YOUR TASK: Reproduce, without alteration, every line of the data; exclude the images.

LISTED RECORDS:
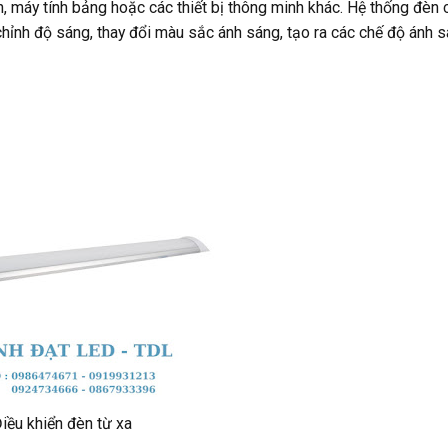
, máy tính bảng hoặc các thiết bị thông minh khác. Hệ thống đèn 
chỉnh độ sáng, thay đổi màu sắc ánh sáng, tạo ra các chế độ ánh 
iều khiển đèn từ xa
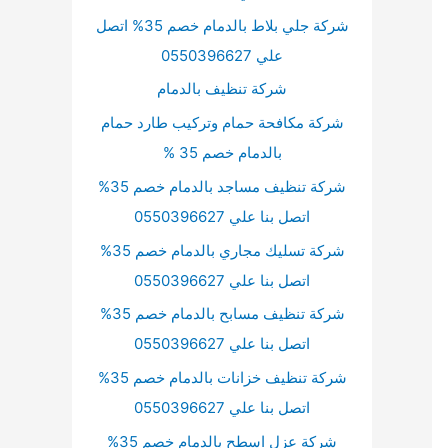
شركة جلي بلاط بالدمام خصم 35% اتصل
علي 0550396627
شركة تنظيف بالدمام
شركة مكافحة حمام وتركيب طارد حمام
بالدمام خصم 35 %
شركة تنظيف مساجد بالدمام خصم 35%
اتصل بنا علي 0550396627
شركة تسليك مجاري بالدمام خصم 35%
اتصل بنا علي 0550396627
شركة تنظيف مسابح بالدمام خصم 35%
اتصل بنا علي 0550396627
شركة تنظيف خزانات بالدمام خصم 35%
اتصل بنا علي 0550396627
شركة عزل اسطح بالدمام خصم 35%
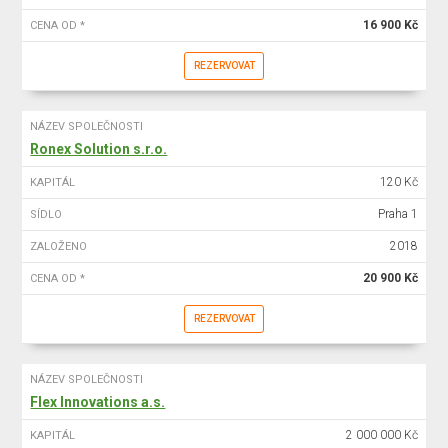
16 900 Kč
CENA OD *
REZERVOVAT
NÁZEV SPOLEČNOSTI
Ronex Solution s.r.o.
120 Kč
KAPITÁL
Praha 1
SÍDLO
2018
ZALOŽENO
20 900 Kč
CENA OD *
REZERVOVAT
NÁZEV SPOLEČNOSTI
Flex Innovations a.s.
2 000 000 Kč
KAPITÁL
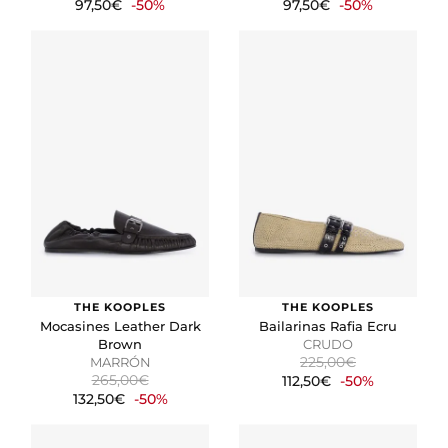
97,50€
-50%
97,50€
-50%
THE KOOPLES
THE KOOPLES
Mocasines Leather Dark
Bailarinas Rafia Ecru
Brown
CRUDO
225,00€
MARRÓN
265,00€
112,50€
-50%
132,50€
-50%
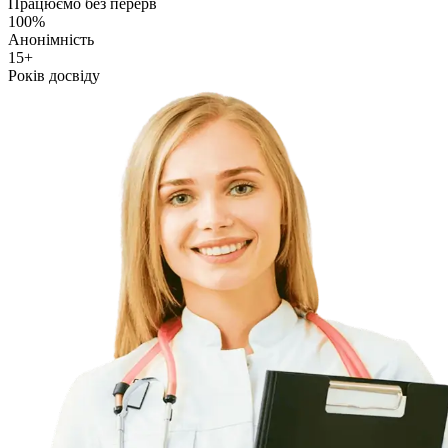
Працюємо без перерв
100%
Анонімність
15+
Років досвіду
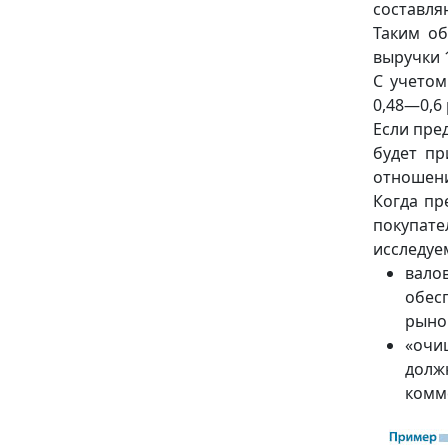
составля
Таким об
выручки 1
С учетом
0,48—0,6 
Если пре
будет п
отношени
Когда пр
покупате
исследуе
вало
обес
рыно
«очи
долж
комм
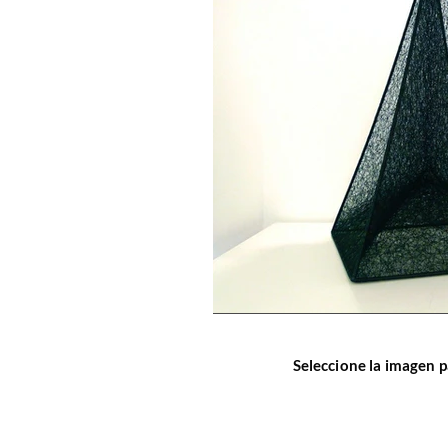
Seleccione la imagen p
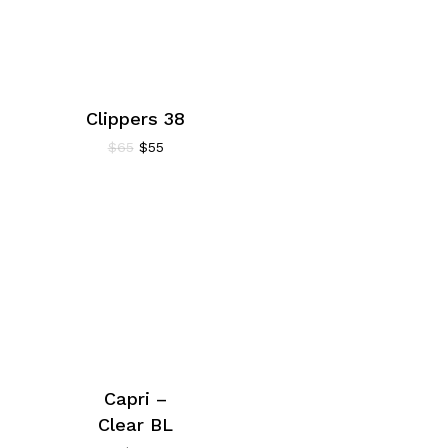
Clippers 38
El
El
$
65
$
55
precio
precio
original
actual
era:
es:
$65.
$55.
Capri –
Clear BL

ANSWER SPACE:
, máy tính bảng hoặc các thiết bị thông minh khác. Hệ thống đèn 
chỉnh độ sáng, thay đổi màu sắc ánh sáng, tạo ra các chế độ ánh 
iều khiển đèn từ xa
شركة جلي بلاط بالدمام خصم 35% اتصل
علي 0550396627
شركة تنظيف بالدمام
شركة مكافحة حمام وتركيب طارد حمام
بالدمام خصم 35 %
شركة تنظيف مساجد بالدمام خصم 35%
اتصل بنا علي 0550396627
شركة تسليك مجاري بالدمام خصم 35%
اتصل بنا علي 0550396627
شركة تنظيف مسابح بالدمام خصم 35%
اتصل بنا علي 0550396627
شركة تنظيف خزانات بالدمام خصم 35%
اتصل بنا علي 0550396627
شركة عزل اسطح بالدمام خصم 35%
16 900 Kč
CENA OD *
REZERVOVAT
NÁZEV SPOLEČNOSTI
Ronex Solution s.r.o.
120 Kč
KAPITÁL
Praha 1
SÍDLO
2018
ZALOŽENO
20 900 Kč
CENA OD *
REZERVOVAT
NÁZEV SPOLEČNOSTI
Flex Innovations a.s.
2 000 000 Kč
KAPITÁL
97,50€
-50%
97,50€
-50%
THE KOOPLES
THE KOOPLES
Mocasines Leather Dark
Bailarinas Rafia Ecru
Brown
CRUDO
225,00€
MARRÓN
265,00€
112,50€
-50%
132,50€
-50%
Працюємо без перерв
100%
Анонімність
15+
Років досвіду
составля
Таким об
выручки 1
С учетом
0,48—0,6 
Если пре
будет п
отношени
Когда пр
покупате
исследуе
вало
обес
рыно
«очи
долж
комм
Seleccione la imagen p
Clippers 38
El
El
$
65
$
55
precio
precio
original
actual
era:
es:
$65.
$55.
Capri –
Clear BL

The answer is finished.